*Exercise description*:
A bare number is the expected answer: the count of lines in the data holding "mContext".

*Data records*:
====
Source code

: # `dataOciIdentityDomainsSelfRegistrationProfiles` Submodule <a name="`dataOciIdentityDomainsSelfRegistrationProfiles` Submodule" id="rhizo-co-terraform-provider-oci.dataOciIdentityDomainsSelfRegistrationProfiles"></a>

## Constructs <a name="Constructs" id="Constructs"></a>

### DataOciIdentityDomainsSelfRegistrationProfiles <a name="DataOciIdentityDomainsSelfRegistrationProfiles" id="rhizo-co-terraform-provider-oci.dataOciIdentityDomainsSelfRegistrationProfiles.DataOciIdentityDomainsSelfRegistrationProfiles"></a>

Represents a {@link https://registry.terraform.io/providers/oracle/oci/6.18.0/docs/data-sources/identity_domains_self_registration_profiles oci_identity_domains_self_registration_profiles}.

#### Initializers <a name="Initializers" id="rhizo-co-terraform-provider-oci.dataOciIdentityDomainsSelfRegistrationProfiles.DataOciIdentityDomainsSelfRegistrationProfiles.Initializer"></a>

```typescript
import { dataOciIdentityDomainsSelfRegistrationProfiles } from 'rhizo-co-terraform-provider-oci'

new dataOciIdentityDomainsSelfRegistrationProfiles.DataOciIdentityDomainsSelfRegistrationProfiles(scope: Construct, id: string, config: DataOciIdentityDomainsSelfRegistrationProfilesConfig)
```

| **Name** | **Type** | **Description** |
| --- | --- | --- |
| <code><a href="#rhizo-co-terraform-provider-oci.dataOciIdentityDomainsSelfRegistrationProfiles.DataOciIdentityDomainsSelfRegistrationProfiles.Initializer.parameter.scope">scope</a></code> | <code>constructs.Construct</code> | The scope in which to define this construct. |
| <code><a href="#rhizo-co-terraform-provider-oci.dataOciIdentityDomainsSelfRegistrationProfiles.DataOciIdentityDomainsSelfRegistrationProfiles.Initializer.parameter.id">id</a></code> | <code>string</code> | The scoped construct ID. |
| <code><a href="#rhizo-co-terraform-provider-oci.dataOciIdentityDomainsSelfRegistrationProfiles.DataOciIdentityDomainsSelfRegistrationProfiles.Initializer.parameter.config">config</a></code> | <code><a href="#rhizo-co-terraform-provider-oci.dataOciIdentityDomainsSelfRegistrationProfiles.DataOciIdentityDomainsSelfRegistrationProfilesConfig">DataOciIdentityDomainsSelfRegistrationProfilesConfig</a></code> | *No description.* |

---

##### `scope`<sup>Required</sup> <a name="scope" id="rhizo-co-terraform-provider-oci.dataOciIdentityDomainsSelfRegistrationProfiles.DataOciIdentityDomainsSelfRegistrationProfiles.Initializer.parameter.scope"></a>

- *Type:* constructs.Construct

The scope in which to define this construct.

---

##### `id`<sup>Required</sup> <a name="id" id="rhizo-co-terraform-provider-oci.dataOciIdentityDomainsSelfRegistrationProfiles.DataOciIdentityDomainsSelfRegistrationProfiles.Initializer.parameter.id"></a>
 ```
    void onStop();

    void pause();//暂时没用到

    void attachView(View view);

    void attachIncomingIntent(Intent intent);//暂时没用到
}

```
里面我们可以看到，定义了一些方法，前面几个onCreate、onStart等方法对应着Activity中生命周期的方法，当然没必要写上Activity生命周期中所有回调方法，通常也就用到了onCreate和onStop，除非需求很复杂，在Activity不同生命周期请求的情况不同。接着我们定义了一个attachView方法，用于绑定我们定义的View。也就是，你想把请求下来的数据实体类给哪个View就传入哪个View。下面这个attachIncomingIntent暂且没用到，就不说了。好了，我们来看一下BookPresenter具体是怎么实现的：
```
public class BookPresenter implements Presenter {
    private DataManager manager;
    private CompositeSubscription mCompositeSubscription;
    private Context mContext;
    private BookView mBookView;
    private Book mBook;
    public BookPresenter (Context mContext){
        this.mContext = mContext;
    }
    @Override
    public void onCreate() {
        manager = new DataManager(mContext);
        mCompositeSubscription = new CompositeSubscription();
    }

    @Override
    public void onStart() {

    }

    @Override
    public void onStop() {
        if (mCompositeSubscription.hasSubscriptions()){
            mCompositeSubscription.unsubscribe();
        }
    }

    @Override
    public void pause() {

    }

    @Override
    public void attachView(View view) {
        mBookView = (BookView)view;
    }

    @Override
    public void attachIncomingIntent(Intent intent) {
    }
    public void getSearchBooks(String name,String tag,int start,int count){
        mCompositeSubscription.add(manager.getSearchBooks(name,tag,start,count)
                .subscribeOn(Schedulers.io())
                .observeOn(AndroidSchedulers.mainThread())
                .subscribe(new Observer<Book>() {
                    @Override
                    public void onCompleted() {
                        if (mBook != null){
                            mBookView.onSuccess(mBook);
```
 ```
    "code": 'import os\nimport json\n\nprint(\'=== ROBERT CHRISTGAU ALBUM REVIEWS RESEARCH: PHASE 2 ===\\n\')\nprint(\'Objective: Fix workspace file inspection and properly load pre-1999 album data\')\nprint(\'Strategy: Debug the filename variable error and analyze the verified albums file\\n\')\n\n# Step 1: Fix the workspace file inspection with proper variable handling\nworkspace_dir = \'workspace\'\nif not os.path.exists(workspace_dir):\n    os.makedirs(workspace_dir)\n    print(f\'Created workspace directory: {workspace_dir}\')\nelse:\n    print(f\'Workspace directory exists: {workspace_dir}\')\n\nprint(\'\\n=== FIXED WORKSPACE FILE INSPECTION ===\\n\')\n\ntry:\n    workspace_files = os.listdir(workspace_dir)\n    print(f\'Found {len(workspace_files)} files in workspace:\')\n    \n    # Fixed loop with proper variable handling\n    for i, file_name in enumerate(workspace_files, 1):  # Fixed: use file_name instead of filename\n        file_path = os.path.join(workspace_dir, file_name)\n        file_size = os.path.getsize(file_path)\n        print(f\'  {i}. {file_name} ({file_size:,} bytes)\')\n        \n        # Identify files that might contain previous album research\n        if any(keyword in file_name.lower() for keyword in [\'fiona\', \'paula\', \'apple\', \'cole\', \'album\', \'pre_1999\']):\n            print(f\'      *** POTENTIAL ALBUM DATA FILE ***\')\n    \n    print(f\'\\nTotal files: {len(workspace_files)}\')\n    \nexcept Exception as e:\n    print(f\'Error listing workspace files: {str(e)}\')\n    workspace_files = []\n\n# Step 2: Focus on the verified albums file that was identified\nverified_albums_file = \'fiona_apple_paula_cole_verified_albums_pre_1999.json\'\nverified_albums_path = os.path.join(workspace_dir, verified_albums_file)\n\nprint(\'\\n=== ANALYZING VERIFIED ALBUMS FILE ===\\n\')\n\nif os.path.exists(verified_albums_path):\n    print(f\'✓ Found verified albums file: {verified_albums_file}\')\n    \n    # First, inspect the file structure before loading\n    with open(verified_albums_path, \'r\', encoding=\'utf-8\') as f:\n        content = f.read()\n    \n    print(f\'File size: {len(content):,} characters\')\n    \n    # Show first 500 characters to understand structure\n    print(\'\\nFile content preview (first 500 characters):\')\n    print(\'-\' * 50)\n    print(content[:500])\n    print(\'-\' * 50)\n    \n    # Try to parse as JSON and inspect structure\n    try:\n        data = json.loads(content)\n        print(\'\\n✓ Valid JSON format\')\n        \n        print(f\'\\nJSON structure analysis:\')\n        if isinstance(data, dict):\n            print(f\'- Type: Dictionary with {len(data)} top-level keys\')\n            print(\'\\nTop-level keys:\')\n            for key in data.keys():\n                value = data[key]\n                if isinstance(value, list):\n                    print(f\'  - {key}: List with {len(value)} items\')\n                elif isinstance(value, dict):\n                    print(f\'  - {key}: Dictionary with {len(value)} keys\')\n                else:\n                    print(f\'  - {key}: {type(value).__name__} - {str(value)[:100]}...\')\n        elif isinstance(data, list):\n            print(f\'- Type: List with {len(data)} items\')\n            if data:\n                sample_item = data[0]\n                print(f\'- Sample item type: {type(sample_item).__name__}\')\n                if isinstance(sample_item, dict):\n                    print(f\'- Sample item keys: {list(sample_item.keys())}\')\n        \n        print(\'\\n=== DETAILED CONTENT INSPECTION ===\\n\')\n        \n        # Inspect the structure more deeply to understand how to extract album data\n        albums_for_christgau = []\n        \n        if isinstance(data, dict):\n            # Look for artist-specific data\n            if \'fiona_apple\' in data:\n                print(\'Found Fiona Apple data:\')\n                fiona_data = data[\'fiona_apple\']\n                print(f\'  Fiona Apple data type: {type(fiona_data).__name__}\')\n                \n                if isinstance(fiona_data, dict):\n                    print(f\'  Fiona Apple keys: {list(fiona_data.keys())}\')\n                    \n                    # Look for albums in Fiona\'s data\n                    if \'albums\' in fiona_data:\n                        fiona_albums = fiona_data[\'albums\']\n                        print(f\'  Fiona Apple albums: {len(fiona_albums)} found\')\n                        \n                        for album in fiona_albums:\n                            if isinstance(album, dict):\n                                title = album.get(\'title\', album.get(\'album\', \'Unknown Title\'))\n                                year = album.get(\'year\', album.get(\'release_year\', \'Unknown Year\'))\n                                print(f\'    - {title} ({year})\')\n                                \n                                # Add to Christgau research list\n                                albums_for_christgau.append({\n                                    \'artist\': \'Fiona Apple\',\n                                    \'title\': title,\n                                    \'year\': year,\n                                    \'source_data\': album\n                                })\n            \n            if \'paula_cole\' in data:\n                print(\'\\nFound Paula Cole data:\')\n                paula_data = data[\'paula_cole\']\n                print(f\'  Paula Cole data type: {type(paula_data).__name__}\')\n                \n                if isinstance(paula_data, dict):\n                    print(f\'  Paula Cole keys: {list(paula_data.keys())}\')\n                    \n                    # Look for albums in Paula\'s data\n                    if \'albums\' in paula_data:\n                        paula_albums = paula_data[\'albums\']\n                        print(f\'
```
====
*Output of the exercise*:
4